No they are not! Whatever the distribution in the radial
direction, gravity *always pulls inwards*, except if the
distribution is completely confined to a shell, in which
case in the empty inner region it gives gravity zero, but
is *still* not pulling outwards! (Do your 1/r^2 exercises
again, for a distributed mass with spherically symmetric
distribution, only a function of r.)

A fifth force would
have a vector centered in the center of the milky way.
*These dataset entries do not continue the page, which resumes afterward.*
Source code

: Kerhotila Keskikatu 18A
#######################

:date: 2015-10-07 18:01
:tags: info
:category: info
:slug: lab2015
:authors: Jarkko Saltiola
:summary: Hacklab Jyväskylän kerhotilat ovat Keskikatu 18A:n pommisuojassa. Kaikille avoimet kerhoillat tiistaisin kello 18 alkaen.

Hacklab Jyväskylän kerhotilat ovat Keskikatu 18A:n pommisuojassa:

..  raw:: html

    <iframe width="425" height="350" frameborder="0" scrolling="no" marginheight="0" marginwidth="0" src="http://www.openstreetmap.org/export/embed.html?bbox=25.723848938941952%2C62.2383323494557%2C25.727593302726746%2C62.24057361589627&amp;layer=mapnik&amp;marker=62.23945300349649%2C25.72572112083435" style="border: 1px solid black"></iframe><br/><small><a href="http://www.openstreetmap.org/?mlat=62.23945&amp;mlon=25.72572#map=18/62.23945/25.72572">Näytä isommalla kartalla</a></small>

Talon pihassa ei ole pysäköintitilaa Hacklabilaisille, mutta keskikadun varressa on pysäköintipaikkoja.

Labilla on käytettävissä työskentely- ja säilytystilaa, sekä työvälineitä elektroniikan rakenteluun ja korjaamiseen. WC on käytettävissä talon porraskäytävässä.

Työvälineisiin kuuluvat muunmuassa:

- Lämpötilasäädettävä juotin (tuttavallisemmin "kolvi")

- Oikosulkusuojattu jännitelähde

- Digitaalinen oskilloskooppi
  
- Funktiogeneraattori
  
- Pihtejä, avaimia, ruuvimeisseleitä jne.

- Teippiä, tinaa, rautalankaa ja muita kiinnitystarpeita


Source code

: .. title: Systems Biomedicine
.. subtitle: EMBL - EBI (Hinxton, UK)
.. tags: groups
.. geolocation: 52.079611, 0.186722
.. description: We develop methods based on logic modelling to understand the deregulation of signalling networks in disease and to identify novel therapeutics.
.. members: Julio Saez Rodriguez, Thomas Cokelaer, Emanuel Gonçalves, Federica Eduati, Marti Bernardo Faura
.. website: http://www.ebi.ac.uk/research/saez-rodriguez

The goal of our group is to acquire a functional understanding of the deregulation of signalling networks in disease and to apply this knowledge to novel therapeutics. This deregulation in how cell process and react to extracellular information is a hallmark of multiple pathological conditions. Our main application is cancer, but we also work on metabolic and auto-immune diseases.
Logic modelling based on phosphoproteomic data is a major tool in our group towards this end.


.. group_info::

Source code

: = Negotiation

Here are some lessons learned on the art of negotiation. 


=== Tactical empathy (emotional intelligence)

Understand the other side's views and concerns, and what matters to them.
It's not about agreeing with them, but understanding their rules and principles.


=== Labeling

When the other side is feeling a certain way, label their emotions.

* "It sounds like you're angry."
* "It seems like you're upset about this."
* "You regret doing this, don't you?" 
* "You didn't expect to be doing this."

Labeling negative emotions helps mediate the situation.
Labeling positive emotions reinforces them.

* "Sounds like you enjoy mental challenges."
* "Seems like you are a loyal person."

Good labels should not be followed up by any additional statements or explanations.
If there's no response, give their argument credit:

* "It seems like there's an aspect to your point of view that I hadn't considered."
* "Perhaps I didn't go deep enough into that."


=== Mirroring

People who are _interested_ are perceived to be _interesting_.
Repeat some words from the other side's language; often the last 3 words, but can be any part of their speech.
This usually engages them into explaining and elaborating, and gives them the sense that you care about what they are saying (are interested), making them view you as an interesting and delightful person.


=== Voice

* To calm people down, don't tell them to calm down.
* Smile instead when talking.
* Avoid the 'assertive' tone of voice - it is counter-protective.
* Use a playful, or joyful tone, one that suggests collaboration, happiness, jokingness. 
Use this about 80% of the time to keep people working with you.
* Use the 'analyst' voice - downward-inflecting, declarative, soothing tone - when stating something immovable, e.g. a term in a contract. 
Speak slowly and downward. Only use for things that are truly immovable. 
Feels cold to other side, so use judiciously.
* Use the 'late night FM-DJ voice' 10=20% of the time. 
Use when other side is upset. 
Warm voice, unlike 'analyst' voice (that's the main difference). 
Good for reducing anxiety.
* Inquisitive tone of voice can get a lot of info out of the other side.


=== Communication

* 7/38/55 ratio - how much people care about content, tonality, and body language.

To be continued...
Yes, if it is to explain the rotation curves. But a cloud
of dark matter would also pull inwards.

Is it possible then, to figure out this from the orbit of a known star,
say, the sun?

No, a fifth force or a cloud of unseen mass will both give
more inward attraction (to the galactic center) for this
star, you can't see the difference.

The observations with telescopes as discussed above will not
help with these questions at all, they will just reproduce the
already observed disagreement between motion and the gravity
of known matter. Which then leaves us again with the same two
questions.

A fifth force would perturb the orbit of the sun in a different way than
matter in a halo.

No, as proposed solutions for the motion of the stars,
both these things of course are supposed to influence the
orbits of the stars in the same way (giving them more
inward acceleration).

Besides, even if it is weak it has been there since
eons. After all this time (age of the sun around 5GY) some perturbation
should be observable.

Of course. The whole structure of the universe (zooming
in from the largest levels) would have to agree with any
new force, or new kind of matter we introduce! It looks
like this: http://www.atlasoftheuniverse.com/universe.html
Shouldn't an analysis of the orbit of the sun give an answer to that?

[[Mod. note --
Interstellar space is indeed filled with a "very thin gas":
https://en.wikipedia.org/wiki/Interstellar_medium
https://en.wikipedia.org/wiki/Intracluster_medium
This is already included in counts of "known matter".
-- jt]]

And it should not only be in agreement with the orbit of
the sun, but with all galaxies, clusters, filaments, voids,
and anything else we observe in the universe.

--
Jos